The commodity market was down after the opening bell on Tuesday as the investors tackled the freshest China industrial output and as the mixed Fed rate hike knocked down the US dollar temporarily. The precious metals and the energy sector were moderately lower while the agricultural stocks were mostly steady.
At the time of writing, WTI crude oil on the New York Mercantile Exchange for January contract went down 0.40 percent to $52.62 per barrel while RBOB gasoline declined 0.29 percent to $153.85 per gallon. Natural gas managed to tick 0.03 percent higher, almost flat at $3.51 per MBTU, while heating oil dropped 0.23 percent to $166.79 per gallon.
On the International Commodity Exchange, Brent crude for February contract plummeted 0.29 percent to $55.53 per barrel.
Technically, the oil market was still steady since the prices were still above $50 in light of the global glut supply. The implementation of the output cut deal could lift the prices higher, thus, this bearish momentum might only be limited and could only last until the market could digest the recent industrial data from China.
Meanwhile, the majority of the precious and industrial metals on the Commodity Exchange slipped. Gold prices for February delivery dropped 0.21 percent to $1,163.50 per troy ounce, while silver lost 0.27 percent to $17.14 per troy ounce for its March contract. Copper futures for March delivery dipped 0.59 percent to $206.35 per pound.
Gold spot was also down 0.02 percent to 1,161.93 per troy ounce and platinum spot skid 0.31 percent to $929.10 per troy ounce.
The yellow metal initially edged higher as a safe haven asset, but the mixed opinions regarding the Fed rate increase erased the gains. A rate increase would definitely be a headwind for gold due to its inverse relationship with the US dollar.
Most of the market strategists are expecting more rate hikes from the central bank of the United States as the US economy has shown signs of recovery. In this case, the bullish momentum for gold will be extended. However, it is possible that investors will shift to another asset, such as silver, which has a huge potential in the market due to its looming demand.

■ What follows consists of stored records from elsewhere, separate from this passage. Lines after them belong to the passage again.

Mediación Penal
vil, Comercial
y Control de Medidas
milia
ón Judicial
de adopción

In terms of the agricultural stock, corn was flat at 360.50 USD/bu, while cocoa and live cattle increased 3.23 percent and 2.19 percent respectively. Wheat was still down with 0.36 percent while cotton lost 0.10 percent.

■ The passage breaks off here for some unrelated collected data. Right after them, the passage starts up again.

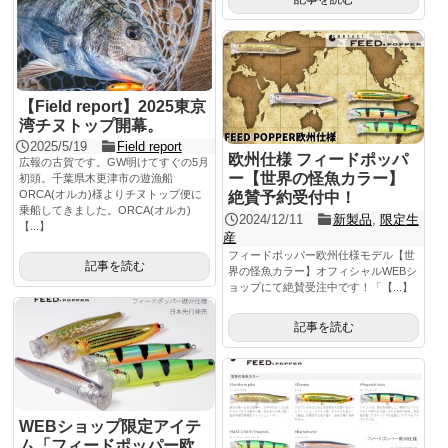
【Field report】2025東京
湾チヌトップ開幕。
2025/5/19
Field report
欧州仕様 フィードポッパ
広報の古賀です。GW明けてすぐの5月
ー【世界の怪魚カラー】
初頭。千葉県木更津市の遊漁船
ORCA(オルカ)様よりチヌトップ便に
絶賛予約受付中！
乗船してきました。ORCA(オルカ)
2024/12/11
新製品
,
限定生
【...】
産
フィードポッパー欧州仕様モデル【世
記事を読む
界の怪魚カラー】オフィシャルWEBシ
ョップにて絶賛受注中です！「【...】
記事を読む
WEBショップ限定アイテ
ム「フィードポッパー欧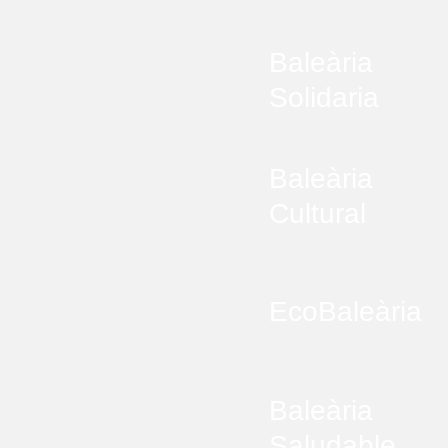
Baleària
Solidaria
Baleària
Cultural
EcoBaleària
Baleària
Saludable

Apparently, the climb of industrial production in China affected the interest of the investors. Aside from the return of market confidence in China, the data also signaled for the recovery of the second largest economy in the world. Taking into consideration its strong trade link and dependence on the commodities, the commodity currencies traded higher reasonably. The commodities failed to trade with the flow only due to the mixed sentiments over the Fed rate hike.